The hate comes because people simply don't like change. The idea is once something's been established it should never be changed under any circumstances. That's why there's edition wars of RPGs and fan wars of TV shows and music and so on.

But personally, I really appreciated NWPS in 2e. It helped me to better role play my skills, and actually got me more curious as to how these skills would actually work in real life.

Before though, it was left up to the DM to allow a character to do something. This put a lot more choices in both the DM and players hands.
 

I find the 3E skill system just as crude sometimes. I have a character with +27 to Spot who can reasonably see an invisible creature. She has +25 to Survival, so she can follow week-old tracks across tundra. In a recent game I try to track down the source of an attack in a busy area, and because the situation is investigative, the DM asks me to roll Search, in which I have no ranks and default to a +3 bonus.

Given the DCs of tasks at high levels, there is practically no difference between being unable to try something without a NWP in 2E, and being unable to succeed in it without skill ranks in 3E. Even if I roll a 20 I can't accomplish anything.
 

It was the mechanic that wasn't any good.

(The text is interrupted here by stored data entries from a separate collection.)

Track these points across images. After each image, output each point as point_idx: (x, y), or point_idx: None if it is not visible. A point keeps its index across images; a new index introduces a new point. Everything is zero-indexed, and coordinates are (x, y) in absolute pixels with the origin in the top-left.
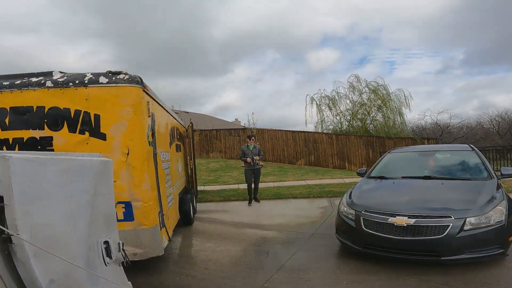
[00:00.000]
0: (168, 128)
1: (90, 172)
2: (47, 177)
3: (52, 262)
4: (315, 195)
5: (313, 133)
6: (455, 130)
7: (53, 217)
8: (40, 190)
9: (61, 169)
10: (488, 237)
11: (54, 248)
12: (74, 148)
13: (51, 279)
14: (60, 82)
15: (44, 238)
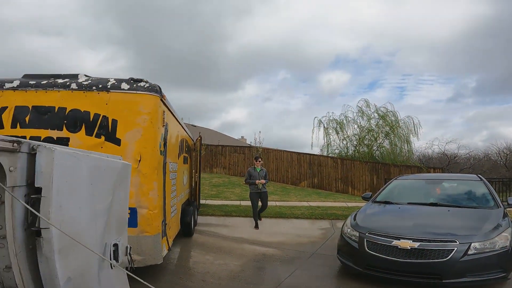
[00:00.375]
0: (179, 140)
1: (113, 173)
2: (81, 173)
3: (72, 260)
4: (317, 217)
5: (318, 156)
6: (462, 161)
7: (80, 214)
8: (74, 185)
9: (92, 167)
10: (491, 261)
11: (77, 245)
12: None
13: (69, 277)
14: (84, 85)
15: (72, 233)
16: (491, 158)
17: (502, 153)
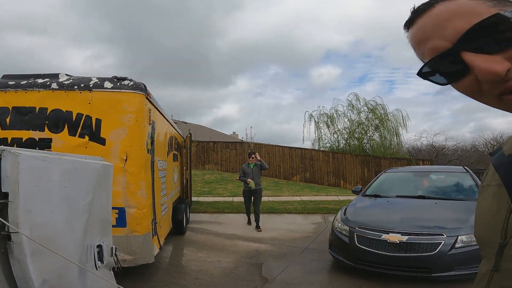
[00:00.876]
0: (167, 137)
1: (91, 175)
2: (52, 177)
3: (46, 262)
4: (309, 211)
5: (310, 150)
6: (450, 152)
7: (52, 217)
8: (44, 189)
9: (65, 169)
10: (479, 254)
11: (51, 248)
12: (73, 151)
13: (44, 279)
14: (65, 84)
15: (42, 238)
16: (479, 149)
17: (489, 144)
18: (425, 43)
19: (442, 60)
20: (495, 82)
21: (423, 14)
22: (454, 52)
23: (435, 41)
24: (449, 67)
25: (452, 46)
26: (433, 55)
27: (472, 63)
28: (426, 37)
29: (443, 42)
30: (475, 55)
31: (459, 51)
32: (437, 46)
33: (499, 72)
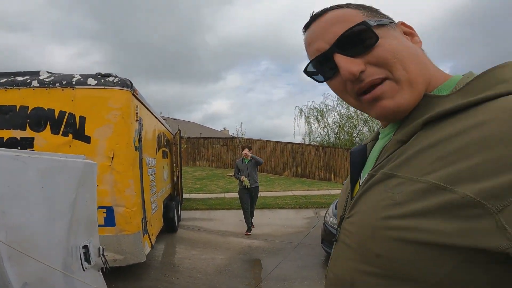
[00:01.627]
0: (156, 134)
1: (72, 174)
2: (27, 177)
3: (26, 265)
4: (301, 206)
5: (300, 145)
6: None
7: (30, 219)
8: (19, 189)
9: (43, 169)
10: None
11: (30, 251)
12: (56, 150)
13: (25, 282)
14: (46, 82)
15: (20, 240)
16: None
17: None
18: (312, 44)
19: (321, 60)
20: (353, 82)
21: (317, 19)
22: (329, 54)
23: (319, 43)
24: (325, 66)
25: (328, 48)
26: (316, 55)
27: (338, 63)
28: (314, 39)
29: (324, 44)
30: (342, 56)
31: (333, 53)
32: (319, 47)
33: (354, 72)
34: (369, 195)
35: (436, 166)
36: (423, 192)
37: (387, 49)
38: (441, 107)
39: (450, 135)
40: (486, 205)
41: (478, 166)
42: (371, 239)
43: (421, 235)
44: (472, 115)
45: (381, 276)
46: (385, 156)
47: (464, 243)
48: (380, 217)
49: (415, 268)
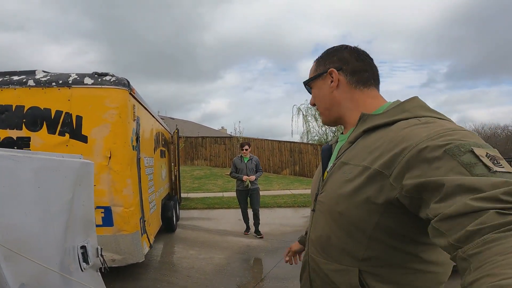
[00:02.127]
0: (153, 133)
1: (68, 174)
2: (23, 177)
3: (23, 266)
4: (299, 204)
5: (298, 144)
6: None
7: (26, 220)
8: (15, 189)
9: (38, 168)
10: None
11: (26, 251)
12: (53, 150)
13: (22, 283)
14: (42, 81)
15: (16, 240)
16: None
17: None
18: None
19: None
20: None
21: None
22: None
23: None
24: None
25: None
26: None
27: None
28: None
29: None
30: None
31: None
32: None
33: (311, 104)
34: (333, 176)
35: (366, 156)
36: (360, 172)
37: (314, 95)
38: (372, 123)
39: (375, 139)
40: (383, 172)
41: (381, 153)
42: (336, 204)
43: (361, 197)
44: (386, 129)
45: (344, 228)
46: (342, 152)
47: (380, 200)
48: (339, 188)
49: (361, 219)
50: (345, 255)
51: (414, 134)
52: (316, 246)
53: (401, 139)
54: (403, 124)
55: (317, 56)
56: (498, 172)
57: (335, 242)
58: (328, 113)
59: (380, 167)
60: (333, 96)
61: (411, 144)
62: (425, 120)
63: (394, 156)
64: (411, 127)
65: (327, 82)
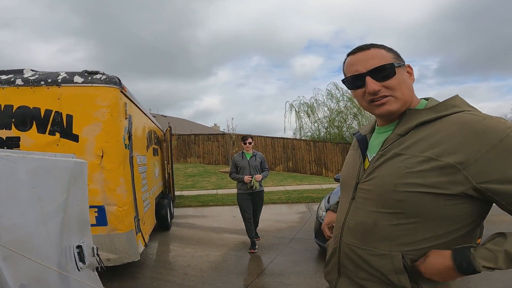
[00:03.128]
0: (146, 131)
1: (63, 173)
2: (18, 177)
3: (22, 266)
4: (293, 201)
5: (291, 140)
6: None
7: (23, 220)
8: (10, 190)
9: (33, 169)
10: None
11: (24, 252)
12: (43, 150)
13: (21, 283)
14: (31, 80)
15: (13, 241)
16: None
17: None
18: (354, 66)
19: (355, 77)
20: (370, 94)
21: (362, 51)
22: (363, 75)
23: (359, 67)
24: (357, 81)
25: (364, 72)
26: (353, 74)
27: (367, 82)
28: (356, 63)
29: (362, 69)
30: (371, 79)
31: (366, 75)
32: (359, 70)
33: (375, 89)
34: (385, 166)
35: (428, 147)
36: (423, 162)
37: (396, 80)
38: (424, 117)
39: (433, 132)
40: (457, 166)
41: (448, 148)
42: (393, 191)
43: (426, 187)
44: (441, 123)
45: (399, 214)
46: (389, 143)
47: (449, 191)
48: (397, 178)
49: (422, 207)
50: (389, 241)
51: (491, 127)
52: (354, 232)
53: (475, 133)
54: (462, 118)
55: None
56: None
57: (381, 228)
58: (403, 102)
59: (453, 160)
60: (412, 87)
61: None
62: (483, 114)
63: (471, 152)
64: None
65: (406, 73)
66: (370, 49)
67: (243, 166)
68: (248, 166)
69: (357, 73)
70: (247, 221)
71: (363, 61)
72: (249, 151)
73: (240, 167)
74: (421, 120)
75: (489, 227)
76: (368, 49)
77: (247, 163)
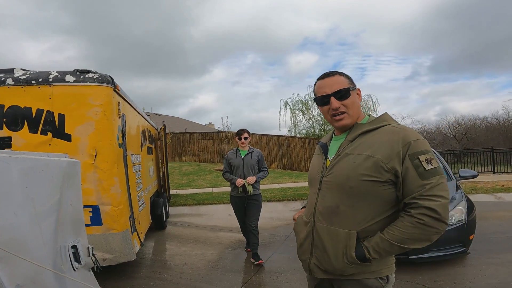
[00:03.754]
0: (140, 130)
1: (56, 173)
2: (11, 177)
3: (17, 266)
4: (289, 198)
5: (286, 137)
6: None
7: (17, 220)
8: (3, 190)
9: (26, 169)
10: (450, 235)
11: (18, 252)
12: (35, 149)
13: (17, 284)
14: (22, 79)
15: (7, 242)
16: (442, 131)
17: (452, 126)
18: (323, 88)
19: (323, 97)
20: (333, 110)
21: (329, 77)
22: (328, 96)
23: (326, 89)
24: (323, 100)
25: (329, 93)
26: (322, 94)
27: (331, 101)
28: (324, 87)
29: (328, 91)
30: (334, 99)
31: (331, 96)
32: (325, 91)
33: (337, 107)
34: (340, 163)
35: (367, 149)
36: (364, 159)
37: (350, 101)
38: (365, 128)
39: (370, 138)
40: (384, 161)
41: (379, 149)
42: (346, 180)
43: (367, 176)
44: (376, 132)
45: (352, 195)
46: (343, 147)
47: (381, 178)
48: (348, 170)
49: (366, 191)
50: (348, 221)
51: (405, 135)
52: (324, 215)
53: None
54: (388, 129)
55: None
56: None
57: (342, 210)
58: (353, 118)
59: (382, 157)
60: (359, 106)
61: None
62: (402, 126)
63: (391, 151)
64: (396, 131)
65: (356, 95)
66: (334, 75)
67: (236, 165)
68: (242, 166)
69: (325, 94)
70: (240, 224)
71: (329, 85)
72: (245, 147)
73: (234, 166)
74: (363, 130)
75: (483, 223)
76: (333, 76)
77: (241, 162)
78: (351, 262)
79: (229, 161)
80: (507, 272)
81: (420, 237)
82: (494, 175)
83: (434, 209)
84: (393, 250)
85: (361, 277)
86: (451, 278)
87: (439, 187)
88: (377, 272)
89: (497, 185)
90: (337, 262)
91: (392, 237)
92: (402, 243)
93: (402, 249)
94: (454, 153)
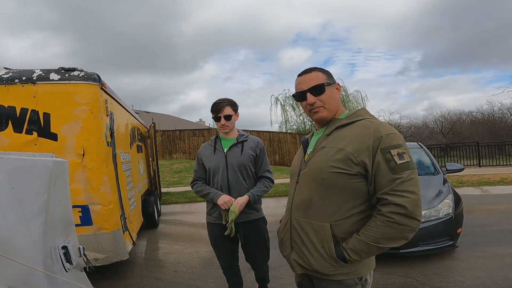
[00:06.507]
0: (129, 128)
1: (42, 173)
2: None
3: (8, 268)
4: (281, 194)
5: (277, 133)
6: (405, 130)
7: (4, 222)
8: None
9: (11, 169)
10: (438, 229)
11: (9, 254)
12: (21, 149)
13: (9, 285)
14: (4, 78)
15: None
16: (429, 126)
17: (438, 121)
18: (300, 85)
19: (300, 93)
20: (309, 105)
21: (307, 73)
22: (305, 92)
23: (303, 85)
24: (301, 95)
25: (306, 89)
26: (299, 91)
27: (307, 97)
28: (301, 83)
29: (305, 87)
30: (309, 94)
31: (307, 92)
32: (302, 88)
33: (312, 102)
34: (315, 156)
35: (340, 142)
36: (336, 152)
37: (326, 96)
38: (341, 122)
39: (345, 132)
40: (354, 154)
41: (350, 142)
42: (320, 172)
43: (338, 168)
44: (351, 126)
45: (324, 187)
46: (321, 141)
47: (351, 171)
48: (322, 163)
49: (336, 183)
50: (321, 213)
51: (377, 129)
52: (299, 208)
53: (364, 133)
54: (362, 123)
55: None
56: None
57: (316, 201)
58: (331, 111)
59: (352, 150)
60: (339, 100)
61: (378, 136)
62: (377, 121)
63: (362, 145)
64: (369, 125)
65: (335, 89)
66: (312, 72)
67: (214, 167)
68: (225, 168)
69: (301, 90)
70: (224, 270)
71: (306, 81)
72: (229, 134)
73: (209, 168)
74: (339, 124)
75: (469, 216)
76: (310, 72)
77: (222, 160)
78: (329, 256)
79: (201, 160)
80: (494, 265)
81: (394, 235)
82: (480, 168)
83: (403, 205)
84: (371, 251)
85: (339, 278)
86: (441, 272)
87: (410, 182)
88: (353, 272)
89: (483, 178)
90: (314, 257)
91: (367, 238)
92: (378, 243)
93: (380, 249)
94: (441, 147)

Your NWP score was equal to the associated attribute score. Then when the situation came up that you need to use it, it was successful if you rolled the score or lower on a d20. Not very elegant.
 

I find the 3E skill system just as crude sometimes. I have a character with +27 to Spot who can reasonably see an invisible creature. She has +25 to Survival, so she can follow week-old tracks across tundra. In a recent game I try to track down the source of an attack in a busy area, and because the situation is investigative, the DM asks me to roll Search, in which I have no ranks and default to a +3 bonus.

Given the DCs of tasks at high levels, there is practically no difference between being unable to try something without a NWP in 2E, and being unable to succeed in it without skill ranks in 3E. Even if I roll a 20 I can't accomplish anything.

Yeah, but that's high-level 3e, which is a whole other discussion.
 

They made sense in a setting that assumed that most people were level 0 but could still have useful professional skills from a PC adventurer's point of view. Otherwise, you have a stupid situation where being a high level fighter makes you a better armourer than a professional armourer.
 


The hate comes because people simply don't like change.

While I sometimes agree with this sentiment, I can't this time. Most people posting here call NWP a good idea, just bad implementation. No gripes about change. In fact, the idea came from 1E AD&D and B/X modules. A task outside of combat often called for an attribute check in those old modules. The idea was more fleshed out and codified in the Dungeoneers and Wilderness Survival Guides.
 

I dislike NWPs because I think they're a clunky and unnecessary attempt to graft a skill system onto D&D's class/level approach. I like skill systems when they suit the game and are part of the design. But I prefer D&D's class/level approach without a granular skill system. I think the best "skill system" devised for D&D is the "Secondary Skills" approach described in the 1e DMG.